The two organisms have evolved over millennia to work together, with corals providing shelter to algae, while the algae remove coral waste compounds and deliver energy and oxygen back to their hosts
Coral reefs cover less than one per cent of the ocean floor but have out-sized benefits for marine ecosystems and economies.
A quarter of marine life will depend on reefs for shelter, finding food or spawning at some point in their lives and coastal fisheries would struggle without corals.
Every year, reefs provide about $2.7 trillion in goods and services, from tourism to coastal protection, according to a 2020 estimate by the Global Coral Reef Monitoring Network. About $36 billion is generated by snorkelling and scuba diving tourists alone.
Coral reefs also help coastal communities by forming a protective barrier against storm surges and large waves. This helps to avoid property damage for more than 5 million people worldwide, a 2022 study in the journal Marine Policy found.
DO ALL BLEACHED CORALS DIE?
Corals can survive a bleaching event if the surrounding waters cool and algae return.
Scientists at the Palau International Coral Reef Center estimate that it takes at least nine to 12 years for coral reefs to fully recover from mass bleaching events, according to research published in 2019.
Disruptions such as cyclones or pollution can slow the recovery.
“Bleaching is like a fever in humans,” said ecologist David Obura, director of Coastal Oceans Research and Development in the Indian Ocean East Africa. “We get a fever to resist a disease, and if the disease is not too much, we recover. But if it is too much, we die as a result.”
Scientists caution that corals this year have faced harsher and more prolonged high temperatures than ever before.
“What is happening is new for us, and to science,” said Lorenzo Alvarez-Filip, a coral reef ecologist at the National Autonomous University of Mexico. “We cannot yet predict how severely stressed corals will do even when they survive the stress event, or how coral recovery will operate.

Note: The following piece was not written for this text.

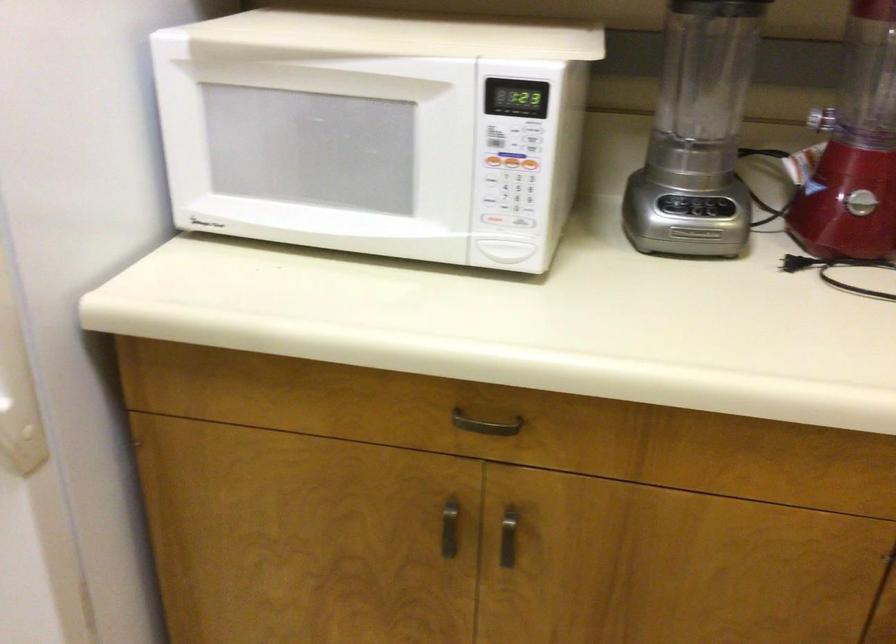
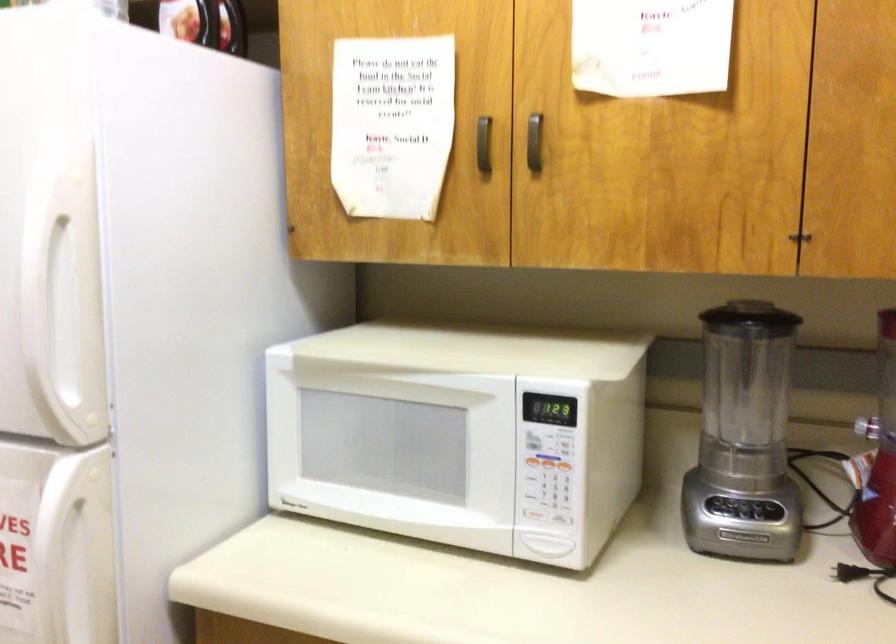
The point at (677, 204) is marked in the first image. Where is the corresponding point in the second image?

(725, 506)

Dead reefs can still offer shelter to fish or provide a storm barrier over several years for coastal communities But eventually, these underwater graveyards of calcium carbonate skeletons will erode and break apart.
WHAT CAN BE DONE TO HELP SAVE REEFS?
The best chance for coral survival is for the world to cut greenhouse gas emissions to limit climate change.

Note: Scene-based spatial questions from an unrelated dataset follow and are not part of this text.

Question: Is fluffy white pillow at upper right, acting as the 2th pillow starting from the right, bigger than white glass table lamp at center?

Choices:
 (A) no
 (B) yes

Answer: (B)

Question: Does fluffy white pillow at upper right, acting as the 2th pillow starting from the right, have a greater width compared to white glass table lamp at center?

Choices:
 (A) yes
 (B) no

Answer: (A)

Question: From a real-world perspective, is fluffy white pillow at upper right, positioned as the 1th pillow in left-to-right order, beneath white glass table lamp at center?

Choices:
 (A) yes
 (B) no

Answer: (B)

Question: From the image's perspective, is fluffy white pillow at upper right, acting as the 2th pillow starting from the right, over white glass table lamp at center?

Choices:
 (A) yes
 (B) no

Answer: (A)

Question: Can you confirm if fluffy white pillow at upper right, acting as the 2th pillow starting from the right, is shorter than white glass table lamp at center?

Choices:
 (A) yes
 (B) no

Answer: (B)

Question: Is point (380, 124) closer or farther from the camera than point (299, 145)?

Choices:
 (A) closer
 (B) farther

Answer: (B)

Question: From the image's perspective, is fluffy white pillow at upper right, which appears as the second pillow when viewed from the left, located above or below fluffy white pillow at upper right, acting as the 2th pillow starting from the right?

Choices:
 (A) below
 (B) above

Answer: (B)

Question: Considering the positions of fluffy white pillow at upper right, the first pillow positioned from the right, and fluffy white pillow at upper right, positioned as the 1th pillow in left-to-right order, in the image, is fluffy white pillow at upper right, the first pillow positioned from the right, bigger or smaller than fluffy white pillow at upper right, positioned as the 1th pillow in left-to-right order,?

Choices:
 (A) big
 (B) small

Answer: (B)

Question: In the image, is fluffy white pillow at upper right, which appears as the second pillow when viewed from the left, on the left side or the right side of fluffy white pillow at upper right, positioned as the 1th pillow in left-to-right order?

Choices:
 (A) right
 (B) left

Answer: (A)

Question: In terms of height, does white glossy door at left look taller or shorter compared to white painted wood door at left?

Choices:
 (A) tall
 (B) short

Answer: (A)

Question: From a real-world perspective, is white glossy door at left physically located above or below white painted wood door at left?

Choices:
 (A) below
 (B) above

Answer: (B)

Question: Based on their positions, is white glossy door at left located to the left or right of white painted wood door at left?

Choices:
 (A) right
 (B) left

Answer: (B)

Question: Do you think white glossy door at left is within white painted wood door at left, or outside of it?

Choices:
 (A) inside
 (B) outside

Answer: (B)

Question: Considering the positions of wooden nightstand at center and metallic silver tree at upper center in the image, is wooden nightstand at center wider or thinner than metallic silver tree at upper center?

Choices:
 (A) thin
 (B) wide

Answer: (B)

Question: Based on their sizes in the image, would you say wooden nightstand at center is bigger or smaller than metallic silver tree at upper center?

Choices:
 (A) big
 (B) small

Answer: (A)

Many scientists think that at just 1.2C of warming above the preindustrial level, the world has already passed a key threshold for coral reef survival. They expect between 70 per cent and 90 per cent of the world’s coral reefs will be lost.

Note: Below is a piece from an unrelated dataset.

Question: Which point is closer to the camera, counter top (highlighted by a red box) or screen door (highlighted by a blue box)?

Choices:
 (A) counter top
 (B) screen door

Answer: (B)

Scientists and conservationists are scrambling to intervene.
Local communities have cleanup programmes to remove litter from the reefs to reduce further stresses. And scientists are breeding corals in labs with the hopes of restoring degraded reefs.
However, none of this is likely to work to protect today’s corals from warming waters. Scientists are therefore trying to plan for the future by bringing coral larvae into cryopreservation banks and breeding corals with more resilient traits.
Obura said that while it’s important that scientists investigate such interventions, breeding genetically engineered corals is not the answer to climate change.
“We have to be very careful about stating that it’s the solution and that it’s saving corals reefs now,” he said.
“Until we reduce carbon emissions, they won’t save coral reefs.”